Make sure your stuff's in order, but if you don't need to be in today and want to get some turns, make them good. See you tomorrow.
- Cool Boss
4. 4/20
For starters, yes, it'd take a pretty unique kind of company to give a day in honor of getting stoned.
But whether you like it or not, people have moved here for Colorado's marijuana laws. Folks on both sides of the political aisle seem to be uniting in the idea that legal marijuana is not only good for Colorado, but it's probably here for good. Colorado's regulation of marijuana has been deemed a success by most, to the point that other countries are looking at our state as an example of how to correctly legalize it. Colorado is at the heart of a significant social revolution, and most smokers and non-tokers alike seem to agree that it's a good thing.

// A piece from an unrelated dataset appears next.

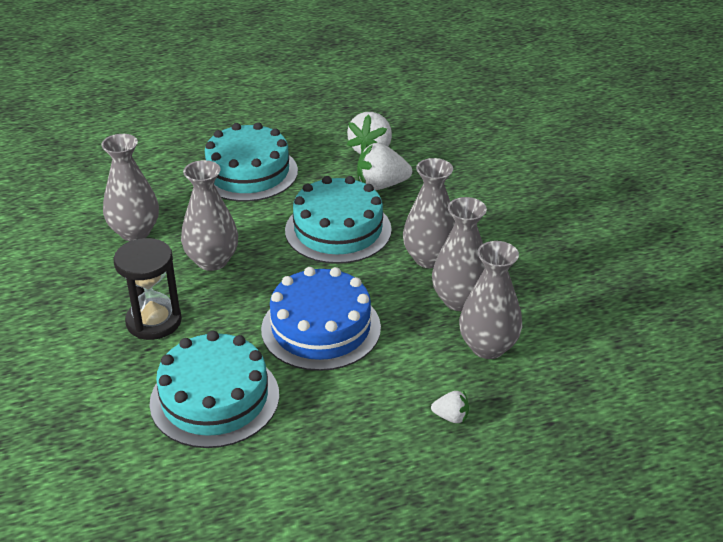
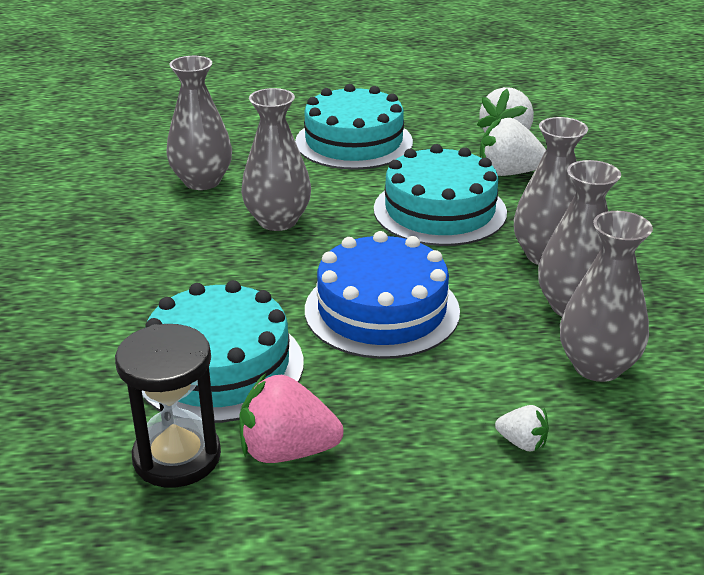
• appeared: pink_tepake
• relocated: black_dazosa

If you don't smoke, consider April 20 a day to celebrate the $247 million of tax revenue Colorado hauled in from the ganja in 2017.
3. Colorado Day (August 1)
Our gorgeous state is filled with adventures in every nook and cranny, and there's no way you can explore all of them even in a lifetime. If there is going to be an extra holiday on the calendar that celebrates getting outside and enjoying Colorado, why not make it on the day celebrating where we live?

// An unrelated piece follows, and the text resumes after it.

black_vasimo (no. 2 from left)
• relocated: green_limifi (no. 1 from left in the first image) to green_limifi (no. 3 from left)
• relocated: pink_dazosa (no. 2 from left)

Not to mention, the 4th of July falls on the worst day of the week this year (it's on a Wednesday, yuck!), so perhaps this year more than others, a get-outside Wednesday in August would go over pretty darn well.
2. Rockies Home Opener
If you're new to Denver, the Rockies' home opener is basically St. Patrick's Day, except twenty-somethings spill Coors Light all over purple shirts instead of their green ones.
Many already take off work on the Rockies home opener (this year's falls on Friday, April 6) to fill up Coors Field's 50,000+ seats. Others take off to enjoy the wide range of festivities in downtown Denver, from drinking at a bar to drinking in the Rockpile. Regardless of where exactly you drink, it's a fun time, and you'd be a super-cool boss if you gave your employees that day off to enjoy instead of having to deal with an office suddenly vacated because of "doctor's appointments."
Plus, the Rockies made the playoffs last year and look pretty good again in 2018, so why not have a day off and maybe enjoy a few brews on Blake Street on the first Friday of April?
1. The Monday After the Super Bowl
If you actually care about the game, you've got a casual drink in your hand for three hours, and the next thing you know you're at the office thirty minutes late with a pounding headache. If you don't care about the game, the only way to get through it is by crushing a Trader Joe's box of wine or five. And with Tom Brady and the Patriots playing in their 901st consecutive Super Bowl, that'll probably only up the ante in terms of average-drinks-per-Colorado-household. Either way, you deserve Monday off.
And heaven forbid the Broncos actually find a quarterback and win one of these things again. Obviously, this would require three days off: one for the post-game hangover, another for the parade in front of Amazon Field at Mile High, and a third for the post-parade hangover.
Do it, bosses. Make the Monday after the Super Bowl a day off, once and for all.